Playing the hands you are dealt as well as possible should never be penalized or punished, but for those who are dealt winning hands to convince themselves and attempt to convince others that their good fortune proves their special virtue and merit is obnoxious and foolish.

This is why humility is an important ethical value.

21 thoughts on “Not Everyone Can Use Obnoxious Rationalization 11B, “The Royal Rationalization”

        • She’s still doing the Vanna Thing? Amazing. She has to be in her seventies? I remember her doing it in 1980 (about the last time I saw the show, when it was a really big deal).

          • None other than the irrepressible Chuck Woolery premiered as Wheel’s 1st host in 1975; at age 20, I had more hair and less money.

            1982-83 was the then 25 year old Ms. White’s 1st, a rather fetching 25 if memory serves.

            She’s ~ nine (9) months older than my lovely and long suffering wife, who turns 63 this Tuesday.

            On the subject of 1980, none other than a relatively unknown Alex Trebek guest-hosted for Woolery that August.

            Is this Stream-of-Consciousness, or just another Seinfeld episode…?

            • Happy Birthday to your wife, Paul. The endearing quality of your commentary is all the evidence I need, to know that to be with her, you are BLESSED. (But, you’re still not as Lucky as I am.[grinning])

  1. All I can say is Ha Ha Ha Ha! To Edward the fourteenth, and Boo Boo Boo Boo to those that use that rationalization today. Don’t have to be crazy to embrace it: just greedy, egotistical, ugly, and wanting in heart. And there are too many of the latter.
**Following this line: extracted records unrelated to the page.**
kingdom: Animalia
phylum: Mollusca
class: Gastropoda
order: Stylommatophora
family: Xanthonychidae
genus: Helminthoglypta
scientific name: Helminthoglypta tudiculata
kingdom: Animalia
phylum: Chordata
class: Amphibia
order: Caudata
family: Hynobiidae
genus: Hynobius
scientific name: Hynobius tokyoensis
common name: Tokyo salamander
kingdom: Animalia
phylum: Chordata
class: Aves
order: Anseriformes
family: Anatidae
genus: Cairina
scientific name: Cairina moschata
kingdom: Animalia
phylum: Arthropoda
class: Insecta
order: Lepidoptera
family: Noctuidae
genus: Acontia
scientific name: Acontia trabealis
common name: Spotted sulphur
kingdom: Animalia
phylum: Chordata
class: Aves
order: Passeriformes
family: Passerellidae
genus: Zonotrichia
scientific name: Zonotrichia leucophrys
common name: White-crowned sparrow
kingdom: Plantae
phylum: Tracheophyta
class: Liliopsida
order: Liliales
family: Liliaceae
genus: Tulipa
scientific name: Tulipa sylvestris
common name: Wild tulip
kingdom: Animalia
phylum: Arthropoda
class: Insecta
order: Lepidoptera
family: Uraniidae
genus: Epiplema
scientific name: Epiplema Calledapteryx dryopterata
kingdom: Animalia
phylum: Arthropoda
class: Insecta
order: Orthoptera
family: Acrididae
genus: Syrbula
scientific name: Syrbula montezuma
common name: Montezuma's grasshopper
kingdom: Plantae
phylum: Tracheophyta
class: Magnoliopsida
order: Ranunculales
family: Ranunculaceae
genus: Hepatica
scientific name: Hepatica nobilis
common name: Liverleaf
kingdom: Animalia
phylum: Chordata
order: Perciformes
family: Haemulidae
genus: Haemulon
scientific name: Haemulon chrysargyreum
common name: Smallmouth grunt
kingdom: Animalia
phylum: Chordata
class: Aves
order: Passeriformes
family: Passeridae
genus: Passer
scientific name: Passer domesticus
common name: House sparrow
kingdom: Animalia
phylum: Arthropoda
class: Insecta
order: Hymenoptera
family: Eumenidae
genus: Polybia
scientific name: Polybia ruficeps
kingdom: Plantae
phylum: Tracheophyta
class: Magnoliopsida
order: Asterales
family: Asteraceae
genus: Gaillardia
  2. I guess Ann Richards was not much of a baseball fan. Not everybody makes it home safely from third base. You can be stranded by events beyond your control or thrown out at home, or picked off outright or caught in a run down. I’d say most people born standing on third suffer some such fate. Actually, it’s probably kind of debilitating. See, eg., John Kerry, Al Gore, so many of the Kennedys, just to name a few of Ann’s fellow Democrat trust fund babies.

    • And I have seldom been more delighted when Bush the younger beat the snot out of her in the 1994 governor’s race.

      She had the one great quote, and has dropped back into the obscurity she deserves.

  3. Who would expect to see Herman’s Hermits referenced in an ethics post?
    Wasn’t the Vasa the ship so poorly designed, and top-heavy with sail and cannon that it capsized and sunk at the pier?

  4. I am genuinely awful at naming things, and I’m sorry it took me so long to come down to this, I think we’re going to call it the “Rioter’s Roulette”. It took me a while to find a simile or metaphor that really matched the situation, and then when I thought of this one it just clicked: “Most of the time when you pull the trigger, no one dies! (But sometimes someone does)”

  5. Not that I get to decide, but I’d call this one “Bohr’s Assertion: God Really Does Play Dice After All.”